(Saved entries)
━━━━━━━━━━━━━━━━━━━━
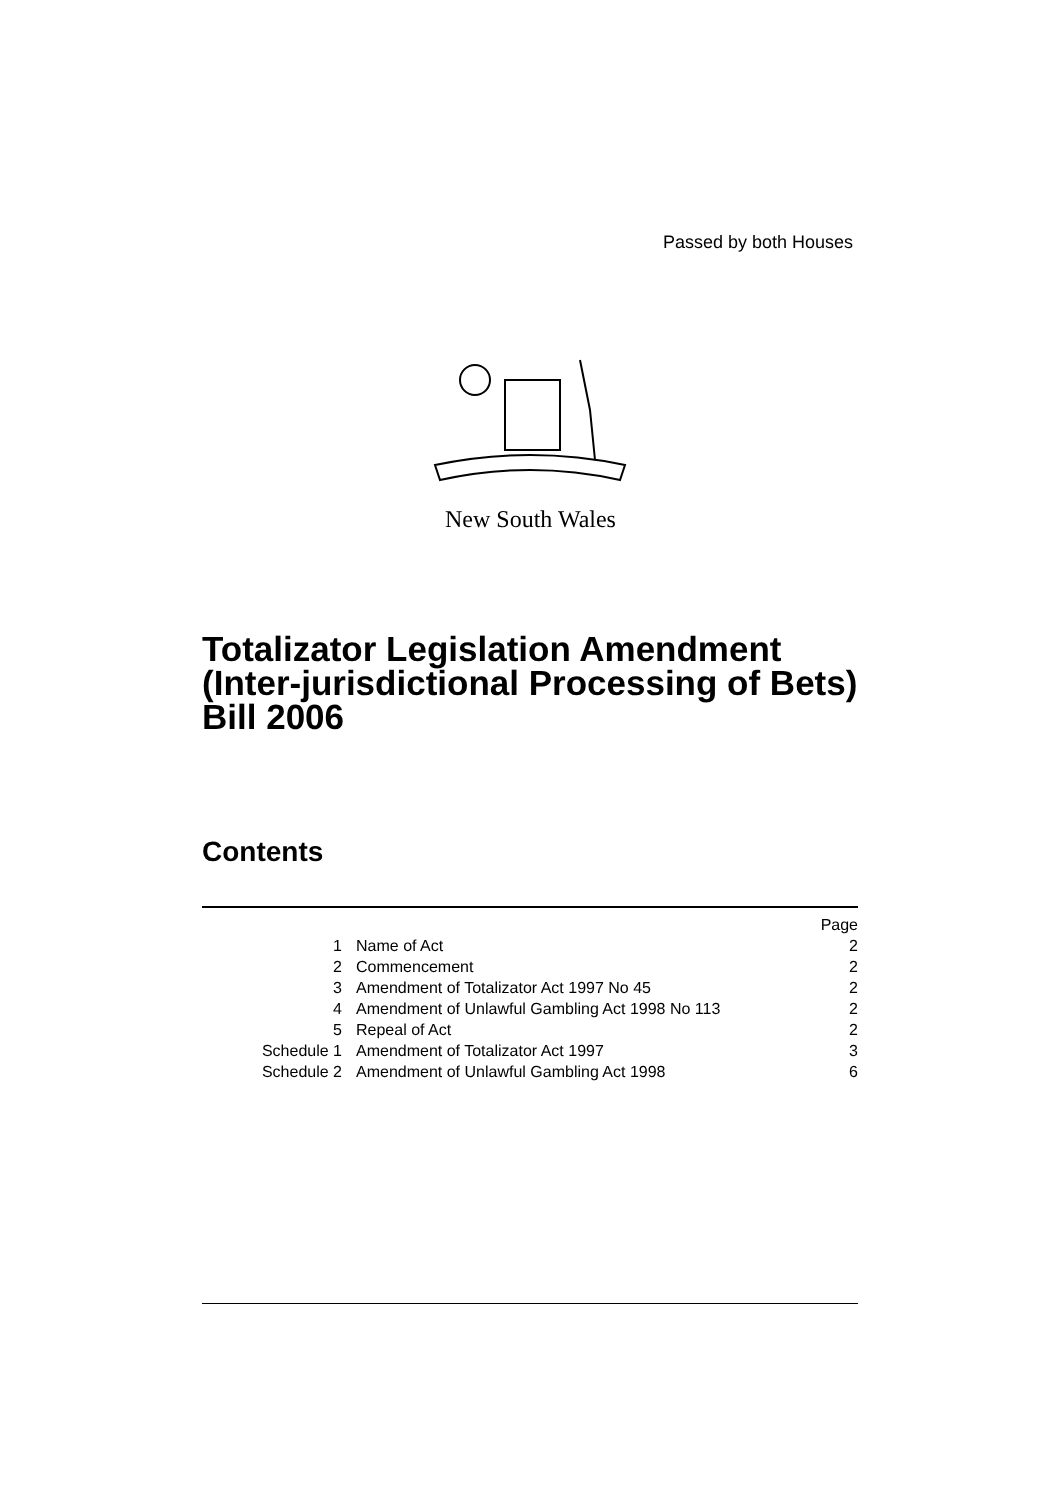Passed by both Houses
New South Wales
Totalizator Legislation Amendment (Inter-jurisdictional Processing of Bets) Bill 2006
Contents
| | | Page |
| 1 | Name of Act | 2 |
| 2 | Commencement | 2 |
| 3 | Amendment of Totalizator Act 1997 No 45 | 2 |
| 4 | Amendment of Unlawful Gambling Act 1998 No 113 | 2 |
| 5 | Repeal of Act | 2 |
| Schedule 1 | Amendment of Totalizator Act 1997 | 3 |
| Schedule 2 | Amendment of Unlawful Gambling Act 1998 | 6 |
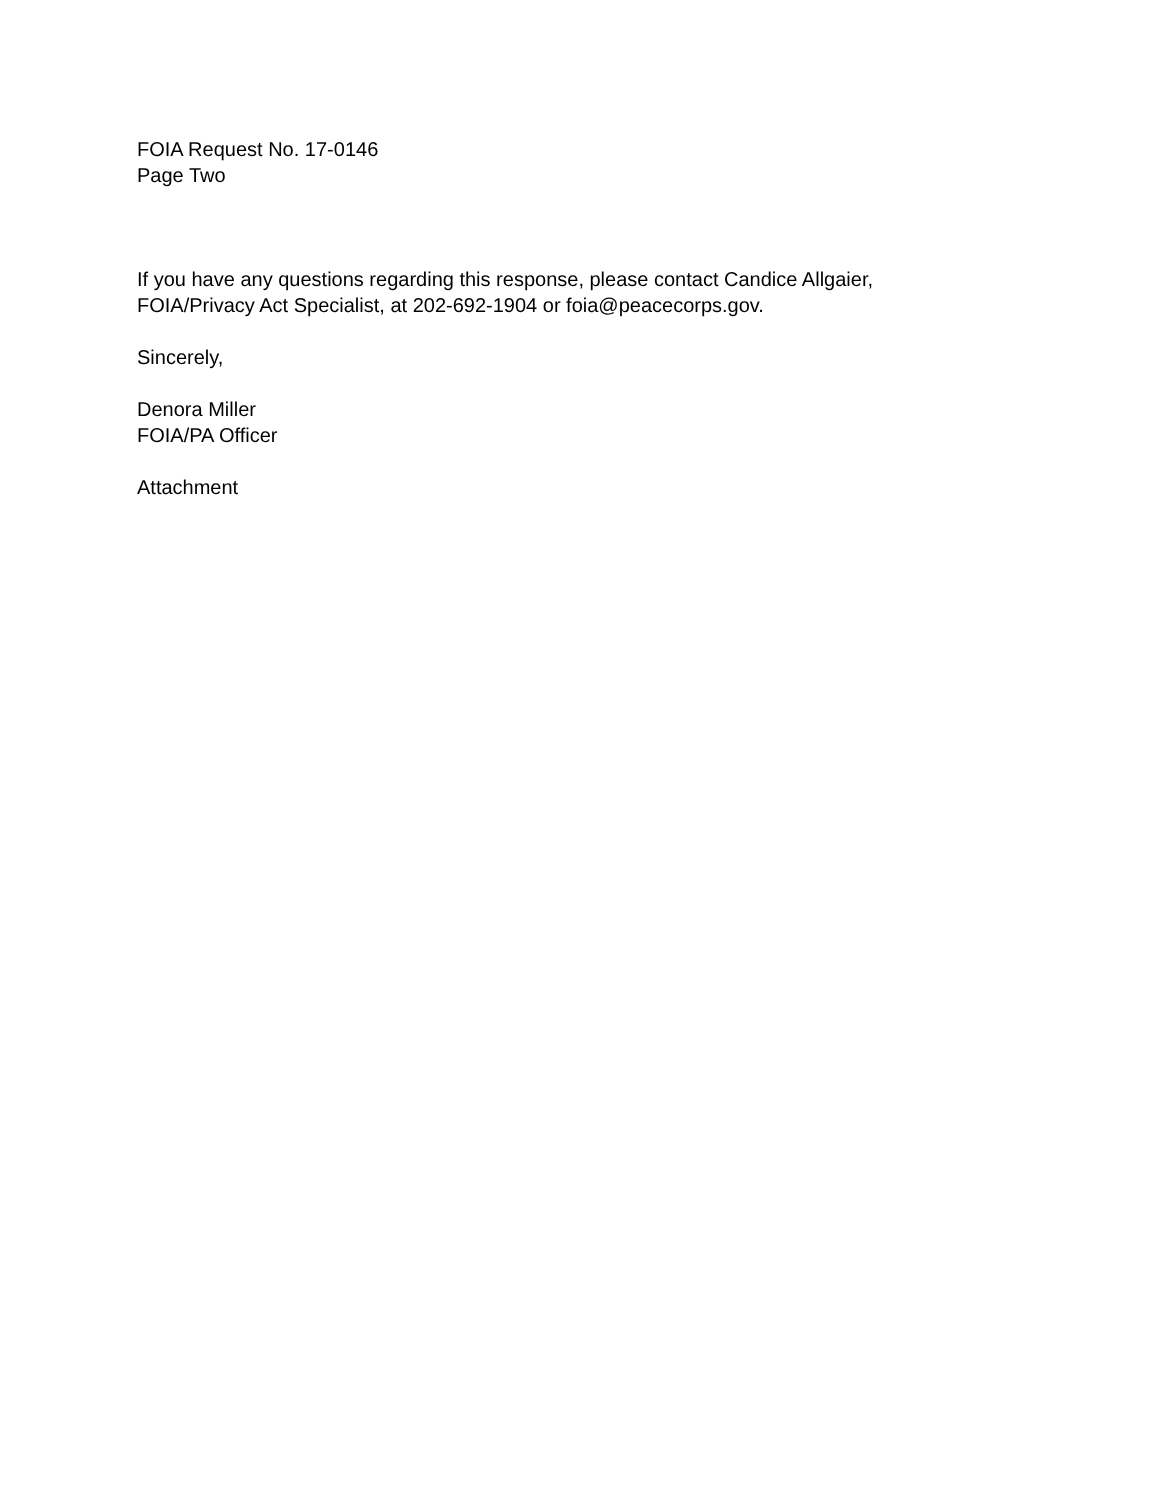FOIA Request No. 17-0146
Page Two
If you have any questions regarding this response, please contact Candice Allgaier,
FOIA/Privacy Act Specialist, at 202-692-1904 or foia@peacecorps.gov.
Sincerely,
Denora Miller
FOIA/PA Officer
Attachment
━━━━━━━━━━━━━━━━━━━━
ASSIGNMENT — Return every record exactly, without the pictures.

RESPONSE —
Passed by both Houses
New South Wales
Totalizator Legislation Amendment (Inter-jurisdictional Processing of Bets) Bill 2006
Contents
| | | Page |
| 1 | Name of Act | 2 |
| 2 | Commencement | 2 |
| 3 | Amendment of Totalizator Act 1997 No 45 | 2 |
| 4 | Amendment of Unlawful Gambling Act 1998 No 113 | 2 |
| 5 | Repeal of Act | 2 |
| Schedule 1 | Amendment of Totalizator Act 1997 | 3 |
| Schedule 2 | Amendment of Unlawful Gambling Act 1998 | 6 |
FOIA Request No. 17-0146
Page Two
If you have any questions regarding this response, please contact Candice Allgaier,
FOIA/Privacy Act Specialist, at 202-692-1904 or foia@peacecorps.gov.
Sincerely,
Denora Miller
FOIA/PA Officer
Attachment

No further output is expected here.